- DVD cover
- Directed by: Josef Rusnak
- Screenplay by: Larry Cohen; Paul Sopocy; James Portolese;
- Based on: It's Alive 1974 film by Larry Cohen
- Produced by: Marc Toberoff Robert Katz
- Starring: Bijou Phillips; James Murray; Owen Teale; Jack Ellis; Skye Bennett; Arkie Reece; Todd Jensen; Raphaël Coleman;
- Cinematography: Wedigo von Schultzendorff
- Edited by: Alain Jakubowicz; Patrick McMahon;
- Music by: Nicholas Pike
- Distributed by: Millennium Films
- Release date: April 20, 2009;
- Running time: 80 minutes
- Country: United States
- Language: English
- Box office: $1,035,267

= It's Alive (2009 film) =

Film by Josef Rusnak

It's Alive is a 2009 American science fiction horror film directed by Josef Rusnak. It is a remake of the 1974 film written and directed by Larry Cohen. Bijou Phillips stars as a mother who has a mutant baby that kills people when scared. The film was released on April 2, 2009, as a direct-to-video and received mostly negative reviews upon release.

== Plot ==
In Albuquerque, New Mexico, Lenore Harker leaves college to have a baby with her architect boyfriend, Frank. After discovering the baby has doubled in size in just a month, Dr. Orbinson and his surgical team extract the baby by caesarian section. After the doctor cuts the umbilical cord, the newborn mutant baby Daniel goes on a rampage and slaughters the surgical team in the operating room. He afterwards crawls onto his mother's belly and falls asleep. Lenore and Daniel are found on the operating table, the room covered in blood. Lenore has no memory of what happened.

After questioning by the police, Lenore wants to leave and take Daniel home. Authorities arrange for a psychologist to help her regain her memory of the delivery. Soon, Daniel bites Lenore when she feeds him, revealing his taste for blood.

Daniel begins to attack small animals and progresses to killing adult humans when he is scared. One of his victims is the therapist who came to Lenore and Frank's house who wants to try hypnosis on Lenore but she refuses. She asks the therapist to leave. Lenore refuses to accept that her baby is a cannibalistic killer. Frank comes home from work to find Lenore sitting in the baby's room, but Daniel is not in his crib. The electricity goes off. Frank goes to check the fuse and at the same time searches for Daniel in the basement. Then he finds himself locked in by Daniel. Daniel kills Marco, the police officer who came with Sergeant Perkins. Perkins finds Frank in the basement.
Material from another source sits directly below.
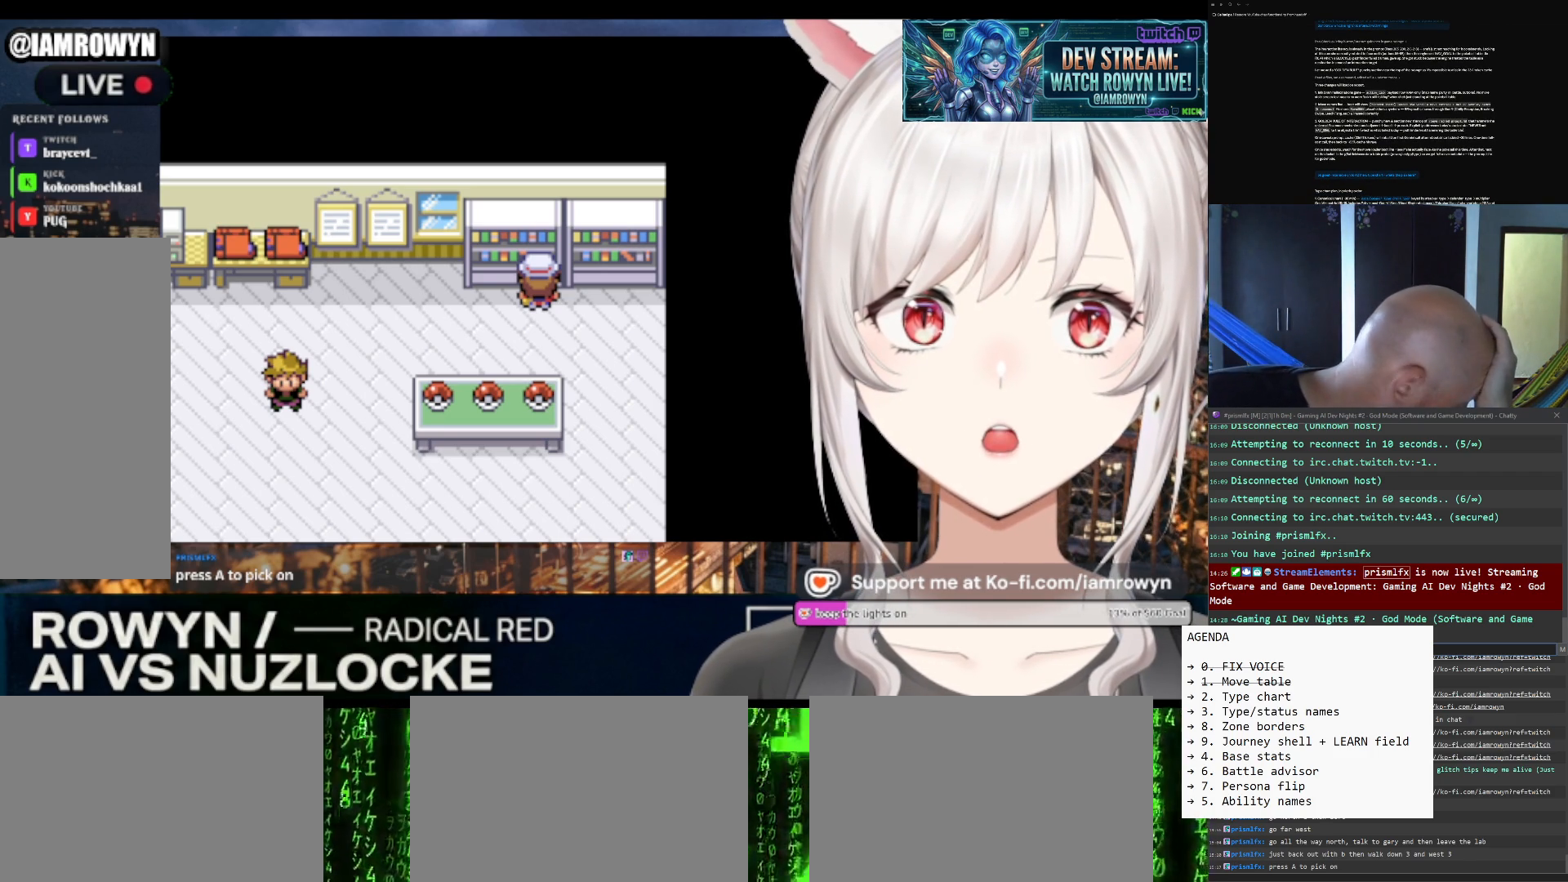
{"buttons": ["DPAD_UP"], "events": []}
As Perkins and Frank search for the mutant baby, Daniel suddenly attacks Perkins cause him to accidentally shoot the gas which cause the explosion, killing him in the process. While Lenore heard the noise, she finally stands up and begins looking for Daniel. Frank tricks Daniel to enter the trash can and captures him in the process. He takes him far away to the house now setting on fire. While Lenore calling out Frank and Daniel, he kept continuing screaming as Frank brings his gun about to shoot the mutant baby. But cannot bring himself to kill him as Daniel begins to cry. While Daniel continue crying, Frank was hesitating to open the lid. As Frank opens the trash can, he thinks Daniel died from lack of oxygen but an enraged Daniel leaps out of the trash can and attacks Frank in retaliation.

Lenore finds Frank injured, she apologizes Frank for everything that happened to them. But then Daniel cries can be heard, Lenore finds Daniel and she brings him into the burning house. Going inside the baby room and sit on a rocking chair as she sings him to sleep. Frank and Chris watch helplessly as the house burns to the ground with Lenore and Daniel inside.

== Production ==
Shooting began in Sofia, Bulgaria, in March 2007.

== Release ==
The film was released straight-to-DVD in the United States on October 6, 2009. It is available in both rated and unrated editions. The film had theatrical release in the Philippines in August 2009. Outside the US, it grossed $957,897.

== Reception ==
Gareth Jones of Dread Central rated it 3/5 stars and wrote, "Don't go into It's Alive expecting a genuinely good movie (let's face it, neither was the original), but do expect to be entertained." Brian Orndorf of DVD Talk rated it 1.5/5 stars and wrote that the film "lacks suspense or even basic waves of dread".

Not all reviews of the film were negative.
HorrorFreakNews.com awarded the film 3 out of 5 stars, writing, "It's Alive intelligently shifts conventional scary movie making. Moreover, the movie cleverly pushes the viewer to focus on the evil incarnated by the child."

Larry Cohen, the director of the 1974 original, was interviewed on December 21, 2009, regarding the remake and commented : "It's a terrible picture. It's just beyond awful. ... I would advise anybody who likes my film to cross the street and avoid seeing the new enchilada."